Saturday 13 July 2013

7. Chemotherapy brings hell and hope at the same time...

Jon is almost a week into his Taxotere chemo and the cracks are starting to show.....side effects have kicked in quicker this time (than the last chemo sessions).
The various side effects are taking their toll on his body, but he is still battling away, he is amazing! 

Chemo brings  him (and me at times) to the edge of hell, but also holds out the hope of more precious time with my darling. So with that hope in the distance we go on, Jon battling with the fight going on within his body, and me watching at the sidelines wracking my brains to help him.
Time is marching on, the clock is ticking and the sound gets louder in my ears as each day passes, I can't block it out...it hurts so much.

We still have smiles as all this is going on... one side effect from Taxotere is hair loss. This is the thing that is a sort of miner concern to me, heaven knows why, because Jon has very little hair anyway. He finds this most amusing lol
I had this idea as we went into this new cycle of chemo, that I would have more control this time, Ha! how wrong could I be?  The old symptoms have come flooding back to  me yet again, worry, got to "save him" from all this.....palpitations etc. Though I must say, they are not quite as "wild" as the first time, but they are there.....so I guess I had better let them get on with it and just carry on.
I have times when I wish Jon wouldn't push himself quite so much, but then again if you don't push yourself, you could begin to lose ground...and he's is not near ready for that yet.
My Jon is the most courageous man I know, and I mean that from the point of view that he will not give in to this thing. Sometimes I look at him and wonder how on earth he can keep going, his body is letting him down but his mind is as strong as ever, and he is still the most stubborn man I know, carrying on till he can no longer do it without some rest. Which sometimes brings me to a point of  almost shouting at him to go and rest!! But I don't, he needs this force within to keep the fight going, to let cancer know he wont go easily, to let the world know, you don't have to lay down and die at this diagnosis.
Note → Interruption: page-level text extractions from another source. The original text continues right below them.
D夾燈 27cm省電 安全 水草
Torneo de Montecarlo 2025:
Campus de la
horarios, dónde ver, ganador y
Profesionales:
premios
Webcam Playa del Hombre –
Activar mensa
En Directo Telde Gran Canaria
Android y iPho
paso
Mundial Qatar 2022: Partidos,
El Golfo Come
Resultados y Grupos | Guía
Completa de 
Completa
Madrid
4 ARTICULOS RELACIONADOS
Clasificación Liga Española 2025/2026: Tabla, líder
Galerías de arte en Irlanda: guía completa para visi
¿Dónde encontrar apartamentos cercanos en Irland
Life is short, and so many people (myself included) don't realise it until you come up against a crisis in your life. You think you will always be here....and you wont. I wish I had realised this before all of this happened, and maybe we would have taken things a bit slower, put things like work on the back burner now and again. Enjoyed life for what it is, and that is to share it with people, enjoy their company, even enjoy nature and all that goes with it around you. We miss sooooo much in our day to day life, it's so sad.
I grasp onto every moment I spend with Jon, I like taking photos, but now, if he moves I take a photo! lol Just to capture as many memories as I can while I can.

Sometimes when I sit alone, if Jon has taken the dogs out for a short walk, or when he is sleeping, my mind wanders to the fact that someday this is going to be my everyday life. I don't think about it too much as I would be constantly in tears, but it's true, and I can't shake it off. Fears of not being able to remember the sound of his voice, I don't know why, that's a lie, I do know why....I cannot remember my father's voice these days and that is sad. I wont let that happen with Jon, I will find a way to keep hold of every part of him, and I know he will be here beside me whatever happens until I can be with him again.

Enough of the morbid stuff!! It's here and now and I'm so lucky to have my Jon right here with me. Still making me laugh and still teasing me at every opportunity, lol
I just adore his sense of humour and the way he can take me in so easily, life is so good in that respect.